The Landmark-designated Ritz Tower was the tallest residential building in New York City at the time it was built in 1925. Its designers—Emery Roth and Thomas Hastings—clad the steel-frame skyscraper in masonry using elaborate, classical detailing inspired by the Italian Renaissance. Originally, none of the units in the building had kitchens, which allowed the developer to avoid the height restrictions imposed by the Tenement House Law of 1916. Built as an apartment hotel, and managed by the Ritz Carlton Company the building offered residents access to a full-range of dining and service amenities. High-end retail and dining was originally located in the lower floors. Previous tenants of Ritz Tower include William Randolph Hearst, Marion Davies, and Greta Garbo. (NYC Landmarks Preservation Commission)
The 465PA apartment project occupies a full-floor towards the top of the Ritz Tower. It is a primary residence for a couple that wanted to do more than simply display their significant contemporary art collection, one that is deeply personal for them. They sought an architecture that would engage with their pieces—including several by Damien Hirst, Sam Francis, and John McCracken—formally and experientially. With an awareness that many of those artists are interested in the specific ways in which art occupies space, the architect conceived the design of the home with each individual painting or sculpture in mind. With its limited materials, manipulation of light, two-tone color palette, and rigorous detailing, the apartment blurs the lines between art and architecture, while heightening an awareness of how both interact with space.
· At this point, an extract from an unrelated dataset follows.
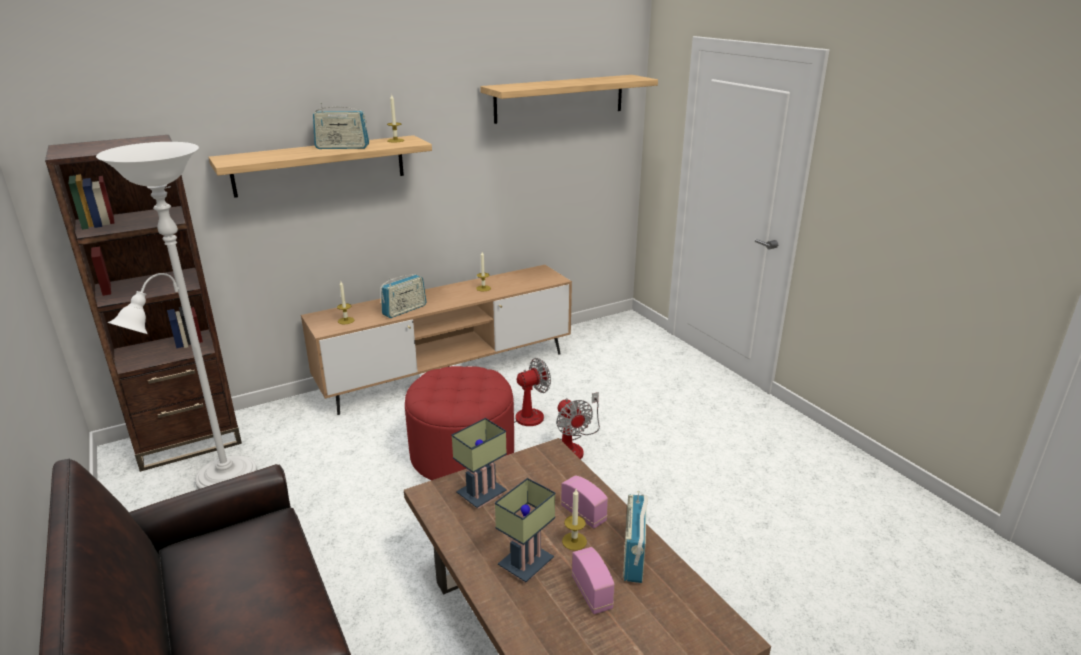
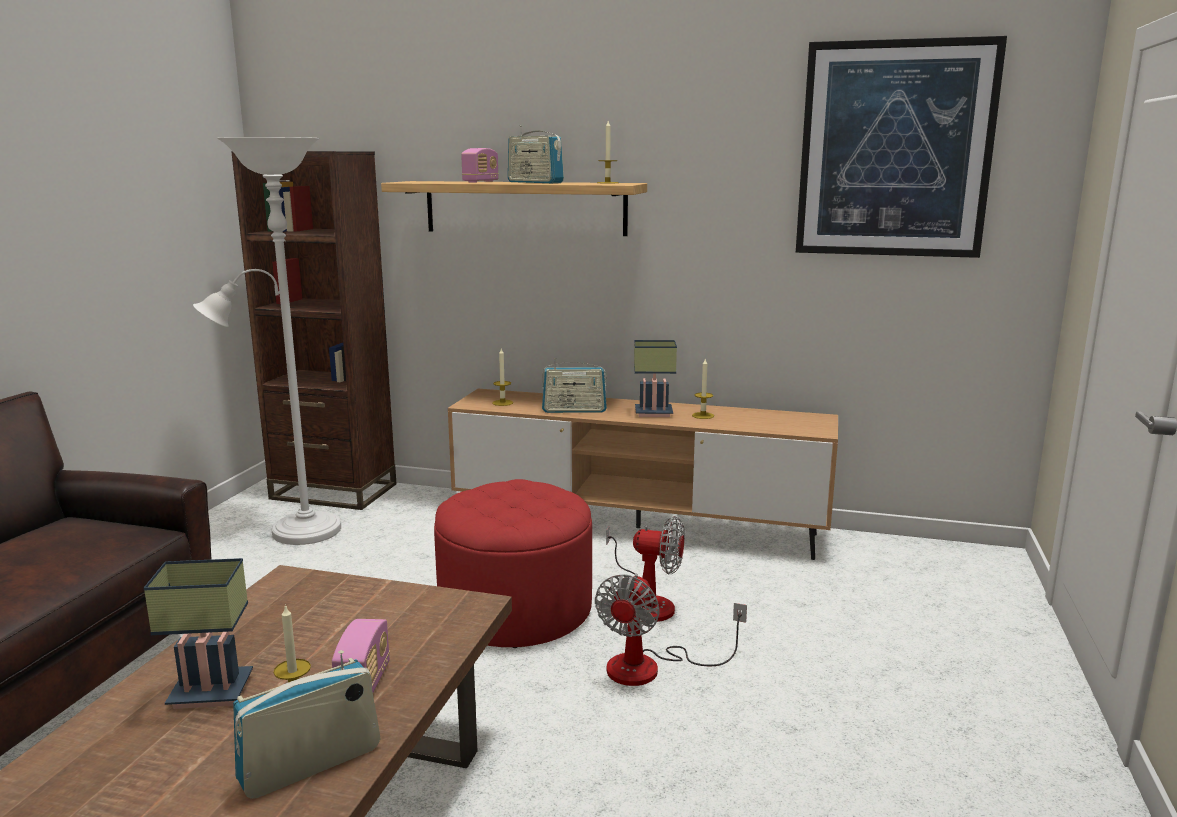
camera: 45 degrees right, 10 degrees down
(481, 493) = (326, 604): table lamp -> table lamp (655, 412)
(560, 98) = (894, 150): shelf -> picture
(592, 593) = (192, 767): radio -> radio (480, 182)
The preexisting plan consisted of two separate pre-war apartments. The new plan consists of three systems, which are expressed materially: a continuous perimeter of white, reflective surfaces along living and circulation spaces; a core wrapped in dark, pleated millwork panels that house service and storage program; and an interstitial network of metal shelves and wall units that display art and organize the spaces in between the white and dark systems. A visitor is able move around the entire plan in 360 degrees, unobstructed; this is made possible by various pocketing doors that can temporarily partition rooms throughout the home when desired. The entire home appears to be devoid of conventional walls; rather, it uses its selective material palette, reflectivity, and sculptural elements to organize space. Our attention focuses on the playful interactions and reflections between art, building, and domestic living programs. The successful leap from concept to execution is the result of thoughtful collaboration between architect, client, and skilled craftsmen.